[TASK OBJECTIVE]
Return the lines of the records unchanged, starting at the line containing "family: Tremellaceae" and ending after the line containing "genus: Ciconia".

[TASK MATERIAL]
----
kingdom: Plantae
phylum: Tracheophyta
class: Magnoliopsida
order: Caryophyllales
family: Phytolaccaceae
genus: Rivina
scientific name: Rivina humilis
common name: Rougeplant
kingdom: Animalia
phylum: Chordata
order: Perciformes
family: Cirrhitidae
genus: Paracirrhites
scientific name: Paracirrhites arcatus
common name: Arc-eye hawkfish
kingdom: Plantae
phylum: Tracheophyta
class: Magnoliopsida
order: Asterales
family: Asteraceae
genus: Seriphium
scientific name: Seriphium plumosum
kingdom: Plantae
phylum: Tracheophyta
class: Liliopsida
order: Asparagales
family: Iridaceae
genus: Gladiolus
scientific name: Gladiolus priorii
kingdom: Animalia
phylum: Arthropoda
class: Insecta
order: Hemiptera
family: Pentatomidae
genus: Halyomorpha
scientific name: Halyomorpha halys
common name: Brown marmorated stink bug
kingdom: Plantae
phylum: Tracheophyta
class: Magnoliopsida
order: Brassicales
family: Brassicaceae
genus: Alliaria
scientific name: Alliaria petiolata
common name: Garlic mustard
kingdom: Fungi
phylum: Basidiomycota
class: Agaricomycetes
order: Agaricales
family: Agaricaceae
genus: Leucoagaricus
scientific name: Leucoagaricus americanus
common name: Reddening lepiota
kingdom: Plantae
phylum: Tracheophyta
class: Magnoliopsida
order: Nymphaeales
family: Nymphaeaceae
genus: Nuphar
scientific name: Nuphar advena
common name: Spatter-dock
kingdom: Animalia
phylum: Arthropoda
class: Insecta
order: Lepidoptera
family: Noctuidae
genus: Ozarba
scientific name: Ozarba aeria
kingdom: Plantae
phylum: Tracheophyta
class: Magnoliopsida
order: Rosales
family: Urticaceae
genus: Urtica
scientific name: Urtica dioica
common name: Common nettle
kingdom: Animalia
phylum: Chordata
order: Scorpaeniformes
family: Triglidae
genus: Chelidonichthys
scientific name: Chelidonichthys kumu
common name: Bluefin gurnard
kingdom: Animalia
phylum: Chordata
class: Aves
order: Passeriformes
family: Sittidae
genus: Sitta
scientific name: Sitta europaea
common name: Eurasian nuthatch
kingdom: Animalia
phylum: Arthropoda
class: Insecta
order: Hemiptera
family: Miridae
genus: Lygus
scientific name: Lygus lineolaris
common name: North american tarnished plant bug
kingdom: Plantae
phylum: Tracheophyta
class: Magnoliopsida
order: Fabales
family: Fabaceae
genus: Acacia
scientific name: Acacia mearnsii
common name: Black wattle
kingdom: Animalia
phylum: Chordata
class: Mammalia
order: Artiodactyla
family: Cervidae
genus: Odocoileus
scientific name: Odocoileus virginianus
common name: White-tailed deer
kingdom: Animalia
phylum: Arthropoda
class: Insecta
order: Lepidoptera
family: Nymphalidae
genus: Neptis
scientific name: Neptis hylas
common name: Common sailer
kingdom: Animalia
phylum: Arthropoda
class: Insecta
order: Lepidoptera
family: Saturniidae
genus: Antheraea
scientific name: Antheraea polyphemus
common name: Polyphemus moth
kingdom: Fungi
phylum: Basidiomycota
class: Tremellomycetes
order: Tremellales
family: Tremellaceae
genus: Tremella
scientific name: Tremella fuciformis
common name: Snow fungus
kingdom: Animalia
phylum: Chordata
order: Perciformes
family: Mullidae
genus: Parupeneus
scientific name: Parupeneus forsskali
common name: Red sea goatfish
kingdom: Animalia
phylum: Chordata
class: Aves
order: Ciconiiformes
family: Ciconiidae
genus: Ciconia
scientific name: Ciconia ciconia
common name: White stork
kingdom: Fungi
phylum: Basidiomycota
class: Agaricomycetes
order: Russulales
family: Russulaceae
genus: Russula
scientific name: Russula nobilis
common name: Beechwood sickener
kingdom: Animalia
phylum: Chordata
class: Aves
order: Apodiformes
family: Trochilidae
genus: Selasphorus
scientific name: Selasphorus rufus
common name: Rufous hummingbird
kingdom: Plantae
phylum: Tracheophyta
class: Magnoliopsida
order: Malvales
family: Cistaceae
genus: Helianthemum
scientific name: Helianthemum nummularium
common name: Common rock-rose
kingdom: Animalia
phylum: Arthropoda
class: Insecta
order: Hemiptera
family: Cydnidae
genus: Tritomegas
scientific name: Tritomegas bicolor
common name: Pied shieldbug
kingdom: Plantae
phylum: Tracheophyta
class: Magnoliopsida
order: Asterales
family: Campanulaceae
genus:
----
[FINAL ANSWER]
family: Tremellaceae
genus: Tremella
scientific name: Tremella fuciformis
common name: Snow fungus
kingdom: Animalia
phylum: Chordata
order: Perciformes
family: Mullidae
genus: Parupeneus
scientific name: Parupeneus forsskali
common name: Red sea goatfish
kingdom: Animalia
phylum: Chordata
class: Aves
order: Ciconiiformes
family: Ciconiidae
genus: Ciconia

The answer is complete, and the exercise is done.